How has the ETI stock price performed over the past three months and year? Has it outperformed its peers?
Over the past year, ETI’s stock performance has faced significant downward pressure, consistent with many micro-cap tech and ESG stocks in a high-interest-rate environment.
Past Year: The stock has generally underperformed the S&P/TSX Composite Index and broader mining tech benchmarks.
Past Three Months: The price has shown high volatility, often reacting sharply to corporate updates regarding its EnviroCircuit facility or legal settlements. Compared to peers in the e-waste recycling space, ETI has struggled to maintain momentum due to the transition in its business model.
Are there any recent favorable or unfavorable news items in the industry affecting ETI?
Favorable News: The global push for Circular Economy initiatives and the Critical Minerals Strategy in North America and Europe provide a positive backdrop. Increased scrutiny on "blood gold" and the environmental impact of traditional smelting benefits ETI’s marketing position.

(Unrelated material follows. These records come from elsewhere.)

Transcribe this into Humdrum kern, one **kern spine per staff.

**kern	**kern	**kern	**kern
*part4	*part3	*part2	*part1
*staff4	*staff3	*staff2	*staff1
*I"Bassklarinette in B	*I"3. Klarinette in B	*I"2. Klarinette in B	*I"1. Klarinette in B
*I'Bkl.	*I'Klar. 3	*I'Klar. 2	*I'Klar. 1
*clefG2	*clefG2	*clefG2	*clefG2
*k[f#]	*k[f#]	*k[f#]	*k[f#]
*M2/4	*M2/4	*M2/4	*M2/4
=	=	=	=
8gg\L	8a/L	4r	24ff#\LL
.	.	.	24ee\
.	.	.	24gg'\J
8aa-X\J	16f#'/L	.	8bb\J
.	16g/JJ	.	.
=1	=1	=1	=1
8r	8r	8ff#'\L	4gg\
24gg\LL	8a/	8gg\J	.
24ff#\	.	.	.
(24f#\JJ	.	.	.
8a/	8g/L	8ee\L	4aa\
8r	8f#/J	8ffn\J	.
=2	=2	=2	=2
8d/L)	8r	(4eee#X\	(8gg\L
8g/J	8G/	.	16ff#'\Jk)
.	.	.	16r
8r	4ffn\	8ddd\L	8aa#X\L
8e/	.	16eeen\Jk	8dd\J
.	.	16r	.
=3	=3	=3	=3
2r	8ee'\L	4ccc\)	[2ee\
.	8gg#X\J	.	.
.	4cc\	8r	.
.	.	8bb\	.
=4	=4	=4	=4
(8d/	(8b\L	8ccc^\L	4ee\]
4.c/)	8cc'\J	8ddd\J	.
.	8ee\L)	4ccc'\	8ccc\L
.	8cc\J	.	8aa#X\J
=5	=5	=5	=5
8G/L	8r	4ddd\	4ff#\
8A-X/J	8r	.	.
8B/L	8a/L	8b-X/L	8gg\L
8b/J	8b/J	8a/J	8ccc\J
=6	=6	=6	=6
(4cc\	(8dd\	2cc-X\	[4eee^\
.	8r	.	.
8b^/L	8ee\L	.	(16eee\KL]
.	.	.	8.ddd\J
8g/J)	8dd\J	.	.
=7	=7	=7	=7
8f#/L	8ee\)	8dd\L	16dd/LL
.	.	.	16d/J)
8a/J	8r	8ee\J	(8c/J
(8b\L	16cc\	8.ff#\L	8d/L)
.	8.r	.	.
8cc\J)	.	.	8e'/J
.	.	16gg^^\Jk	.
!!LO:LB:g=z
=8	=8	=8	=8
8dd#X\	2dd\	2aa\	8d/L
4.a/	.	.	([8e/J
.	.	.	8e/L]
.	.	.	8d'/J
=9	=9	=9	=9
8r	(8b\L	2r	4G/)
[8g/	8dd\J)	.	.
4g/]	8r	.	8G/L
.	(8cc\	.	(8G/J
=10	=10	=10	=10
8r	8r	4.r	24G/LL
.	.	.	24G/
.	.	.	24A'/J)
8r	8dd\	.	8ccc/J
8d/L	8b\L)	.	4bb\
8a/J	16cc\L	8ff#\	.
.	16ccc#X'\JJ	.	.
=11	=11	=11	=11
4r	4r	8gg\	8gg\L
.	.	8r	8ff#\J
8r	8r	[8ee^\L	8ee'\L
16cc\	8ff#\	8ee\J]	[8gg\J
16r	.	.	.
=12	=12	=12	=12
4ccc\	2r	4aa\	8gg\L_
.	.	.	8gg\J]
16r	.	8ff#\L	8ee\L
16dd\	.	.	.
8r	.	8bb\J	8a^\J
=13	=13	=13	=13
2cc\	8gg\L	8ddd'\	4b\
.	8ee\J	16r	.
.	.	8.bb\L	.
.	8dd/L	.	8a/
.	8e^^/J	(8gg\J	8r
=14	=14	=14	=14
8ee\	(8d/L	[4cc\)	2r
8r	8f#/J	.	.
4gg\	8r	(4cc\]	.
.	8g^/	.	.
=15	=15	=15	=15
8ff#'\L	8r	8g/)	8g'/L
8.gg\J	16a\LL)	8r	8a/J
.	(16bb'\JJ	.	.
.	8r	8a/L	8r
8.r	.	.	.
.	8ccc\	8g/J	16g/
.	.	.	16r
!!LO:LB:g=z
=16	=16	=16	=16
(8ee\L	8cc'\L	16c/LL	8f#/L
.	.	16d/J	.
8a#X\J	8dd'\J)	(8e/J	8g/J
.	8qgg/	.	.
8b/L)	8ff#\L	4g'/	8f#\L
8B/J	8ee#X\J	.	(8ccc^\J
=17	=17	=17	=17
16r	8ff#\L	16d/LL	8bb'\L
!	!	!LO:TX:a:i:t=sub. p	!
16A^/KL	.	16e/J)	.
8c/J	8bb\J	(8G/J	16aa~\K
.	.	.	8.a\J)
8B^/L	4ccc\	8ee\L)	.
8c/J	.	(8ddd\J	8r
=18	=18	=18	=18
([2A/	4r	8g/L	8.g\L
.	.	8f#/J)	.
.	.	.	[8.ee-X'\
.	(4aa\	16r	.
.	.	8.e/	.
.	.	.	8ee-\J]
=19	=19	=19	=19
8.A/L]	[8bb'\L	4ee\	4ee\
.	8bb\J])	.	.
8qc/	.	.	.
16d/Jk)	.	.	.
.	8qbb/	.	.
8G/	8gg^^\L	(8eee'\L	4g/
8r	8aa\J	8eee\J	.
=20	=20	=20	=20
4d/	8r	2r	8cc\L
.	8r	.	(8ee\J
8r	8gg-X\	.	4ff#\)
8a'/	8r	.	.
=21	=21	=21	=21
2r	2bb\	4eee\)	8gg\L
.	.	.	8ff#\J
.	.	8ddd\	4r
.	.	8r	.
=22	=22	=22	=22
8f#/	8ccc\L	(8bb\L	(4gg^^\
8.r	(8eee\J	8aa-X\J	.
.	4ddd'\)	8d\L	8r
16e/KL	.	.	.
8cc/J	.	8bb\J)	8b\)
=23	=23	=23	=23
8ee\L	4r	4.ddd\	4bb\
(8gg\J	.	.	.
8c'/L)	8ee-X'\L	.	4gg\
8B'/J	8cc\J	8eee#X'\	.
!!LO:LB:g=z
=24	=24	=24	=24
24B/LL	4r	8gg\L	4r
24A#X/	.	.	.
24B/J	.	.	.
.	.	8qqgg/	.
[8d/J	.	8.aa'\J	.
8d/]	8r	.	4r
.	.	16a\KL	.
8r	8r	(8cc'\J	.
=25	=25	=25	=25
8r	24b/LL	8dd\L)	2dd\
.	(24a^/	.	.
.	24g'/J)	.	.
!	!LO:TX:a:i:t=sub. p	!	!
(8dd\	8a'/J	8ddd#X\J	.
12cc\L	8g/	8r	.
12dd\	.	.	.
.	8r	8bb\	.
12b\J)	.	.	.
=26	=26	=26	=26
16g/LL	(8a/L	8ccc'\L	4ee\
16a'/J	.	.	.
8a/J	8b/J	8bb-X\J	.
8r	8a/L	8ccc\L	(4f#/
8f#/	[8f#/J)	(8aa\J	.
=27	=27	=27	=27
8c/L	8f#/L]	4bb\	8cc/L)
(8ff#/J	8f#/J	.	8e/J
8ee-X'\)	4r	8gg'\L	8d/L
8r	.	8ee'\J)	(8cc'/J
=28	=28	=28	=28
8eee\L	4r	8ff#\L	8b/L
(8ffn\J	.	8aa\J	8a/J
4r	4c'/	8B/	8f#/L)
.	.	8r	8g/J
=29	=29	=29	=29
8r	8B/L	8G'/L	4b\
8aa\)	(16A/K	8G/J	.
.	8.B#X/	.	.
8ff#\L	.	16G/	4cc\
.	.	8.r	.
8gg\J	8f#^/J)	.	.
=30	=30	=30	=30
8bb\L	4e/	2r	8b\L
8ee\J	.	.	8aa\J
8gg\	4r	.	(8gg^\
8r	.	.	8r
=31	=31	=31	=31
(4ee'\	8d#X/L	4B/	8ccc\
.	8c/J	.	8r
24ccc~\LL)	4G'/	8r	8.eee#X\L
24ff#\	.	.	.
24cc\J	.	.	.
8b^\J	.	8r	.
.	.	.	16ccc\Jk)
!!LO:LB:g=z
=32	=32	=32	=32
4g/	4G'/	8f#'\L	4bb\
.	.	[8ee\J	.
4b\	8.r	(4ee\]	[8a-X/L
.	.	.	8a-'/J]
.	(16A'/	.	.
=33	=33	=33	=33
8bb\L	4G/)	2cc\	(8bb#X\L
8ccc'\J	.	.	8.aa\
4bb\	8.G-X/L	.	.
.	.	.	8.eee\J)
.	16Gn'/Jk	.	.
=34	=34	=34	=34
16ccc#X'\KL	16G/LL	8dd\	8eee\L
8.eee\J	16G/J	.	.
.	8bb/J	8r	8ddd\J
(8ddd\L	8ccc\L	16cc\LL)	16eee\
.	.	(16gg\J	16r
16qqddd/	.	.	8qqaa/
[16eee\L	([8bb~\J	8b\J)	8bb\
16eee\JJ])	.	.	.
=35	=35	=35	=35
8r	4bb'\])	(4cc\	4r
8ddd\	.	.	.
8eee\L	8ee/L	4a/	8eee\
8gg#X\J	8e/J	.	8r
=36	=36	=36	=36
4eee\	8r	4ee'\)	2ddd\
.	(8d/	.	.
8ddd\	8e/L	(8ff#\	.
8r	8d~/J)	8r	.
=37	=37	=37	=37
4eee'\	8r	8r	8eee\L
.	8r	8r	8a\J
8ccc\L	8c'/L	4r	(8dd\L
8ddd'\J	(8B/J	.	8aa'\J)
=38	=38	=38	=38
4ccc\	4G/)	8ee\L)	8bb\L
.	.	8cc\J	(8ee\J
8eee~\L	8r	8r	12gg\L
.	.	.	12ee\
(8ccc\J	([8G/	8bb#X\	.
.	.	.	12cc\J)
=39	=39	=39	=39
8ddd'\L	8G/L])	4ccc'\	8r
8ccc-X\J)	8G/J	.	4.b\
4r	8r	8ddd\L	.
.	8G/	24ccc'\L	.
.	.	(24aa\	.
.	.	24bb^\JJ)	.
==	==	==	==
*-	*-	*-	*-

Unfavorable News: High operational costs and the complexity of the global e-waste supply chain have made it difficult for small players to secure consistent feedstock. Additionally, the fluctuating price of gold and copper directly impacts the margins of the materials ETI processes.
Have any major institutions been buying or selling ETI stock recently?
EnviroMetal is primarily held by retail investors, management, and insiders. Institutional ownership remains low, which is common for companies listed on the Canadian Securities Exchange (CSE) with a small market cap.
According to recent SEDAR+ filings, there has been no significant "big bank" or major institutional accumulation. Most recent capital infusions have come from accredited investors through private placements. Investors should watch for "Form 4" or "SEDI" filings for any significant insider buying, which is often viewed as a sign of internal confidence.